Stored dataset items:
== Segment start ==
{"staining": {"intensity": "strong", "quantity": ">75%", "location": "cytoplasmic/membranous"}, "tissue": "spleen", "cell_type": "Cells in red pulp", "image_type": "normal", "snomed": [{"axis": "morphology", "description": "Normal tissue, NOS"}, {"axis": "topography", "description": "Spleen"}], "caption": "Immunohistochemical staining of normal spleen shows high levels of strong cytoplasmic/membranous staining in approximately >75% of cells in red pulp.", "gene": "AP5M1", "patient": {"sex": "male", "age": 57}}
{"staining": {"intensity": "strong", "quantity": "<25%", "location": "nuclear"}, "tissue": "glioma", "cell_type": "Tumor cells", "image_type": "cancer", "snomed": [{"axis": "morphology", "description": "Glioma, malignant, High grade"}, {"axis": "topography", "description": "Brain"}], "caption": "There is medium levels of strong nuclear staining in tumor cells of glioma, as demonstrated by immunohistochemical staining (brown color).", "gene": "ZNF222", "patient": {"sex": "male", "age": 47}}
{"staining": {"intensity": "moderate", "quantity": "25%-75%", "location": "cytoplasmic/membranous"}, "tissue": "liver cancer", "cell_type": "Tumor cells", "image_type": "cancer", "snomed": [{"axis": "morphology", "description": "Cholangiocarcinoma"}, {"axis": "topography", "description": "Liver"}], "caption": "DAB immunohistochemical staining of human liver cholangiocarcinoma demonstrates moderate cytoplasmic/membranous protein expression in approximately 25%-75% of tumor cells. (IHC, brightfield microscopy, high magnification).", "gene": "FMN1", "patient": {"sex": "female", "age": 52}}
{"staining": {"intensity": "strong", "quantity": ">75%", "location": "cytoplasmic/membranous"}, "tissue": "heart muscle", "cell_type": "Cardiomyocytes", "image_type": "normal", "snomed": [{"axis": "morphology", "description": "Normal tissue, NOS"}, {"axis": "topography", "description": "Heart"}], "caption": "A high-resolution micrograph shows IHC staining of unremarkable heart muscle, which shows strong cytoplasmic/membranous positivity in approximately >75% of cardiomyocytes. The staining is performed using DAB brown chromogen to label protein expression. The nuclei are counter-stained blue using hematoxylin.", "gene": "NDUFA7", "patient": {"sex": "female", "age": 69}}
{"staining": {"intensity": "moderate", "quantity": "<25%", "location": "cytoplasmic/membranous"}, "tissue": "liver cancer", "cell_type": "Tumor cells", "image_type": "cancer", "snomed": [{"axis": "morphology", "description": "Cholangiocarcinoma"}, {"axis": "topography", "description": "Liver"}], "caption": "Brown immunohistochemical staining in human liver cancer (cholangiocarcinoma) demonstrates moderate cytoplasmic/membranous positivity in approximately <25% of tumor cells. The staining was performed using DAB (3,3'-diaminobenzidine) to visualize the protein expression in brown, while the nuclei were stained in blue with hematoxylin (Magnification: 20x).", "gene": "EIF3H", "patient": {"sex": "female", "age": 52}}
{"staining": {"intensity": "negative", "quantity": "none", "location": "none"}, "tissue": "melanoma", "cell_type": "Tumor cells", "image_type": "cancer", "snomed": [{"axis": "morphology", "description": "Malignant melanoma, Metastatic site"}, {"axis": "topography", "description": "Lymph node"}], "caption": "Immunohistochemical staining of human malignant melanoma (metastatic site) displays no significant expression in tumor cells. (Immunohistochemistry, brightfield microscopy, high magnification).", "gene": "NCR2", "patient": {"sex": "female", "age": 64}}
== Segment end ==
- **Work request**:
Note every line of the records that holds the word "microscopy", and copy it.

- **Answer section**:
{"staining": {"intensity": "moderate", "quantity": "25%-75%", "location": "cytoplasmic/membranous"}, "tissue": "liver cancer", "cell_type": "Tumor cells", "image_type": "cancer", "snomed": [{"axis": "morphology", "description": "Cholangiocarcinoma"}, {"axis": "topography", "description": "Liver"}], "caption": "DAB immunohistochemical staining of human liver cholangiocarcinoma demonstrates moderate cytoplasmic/membranous protein expression in approximately 25%-75% of tumor cells. (IHC, brightfield microscopy, high magnification).", "gene": "FMN1", "patient": {"sex": "female", "age": 52}}
{"staining": {"intensity": "negative", "quantity": "none", "location": "none"}, "tissue": "melanoma", "cell_type": "Tumor cells", "image_type": "cancer", "snomed": [{"axis": "morphology", "description": "Malignant melanoma, Metastatic site"}, {"axis": "topography", "description": "Lymph node"}], "caption": "Immunohistochemical staining of human malignant melanoma (metastatic site) displays no significant expression in tumor cells. (Immunohistochemistry, brightfield microscopy, high magnification).", "gene": "NCR2", "patient": {"sex": "female", "age": 64}}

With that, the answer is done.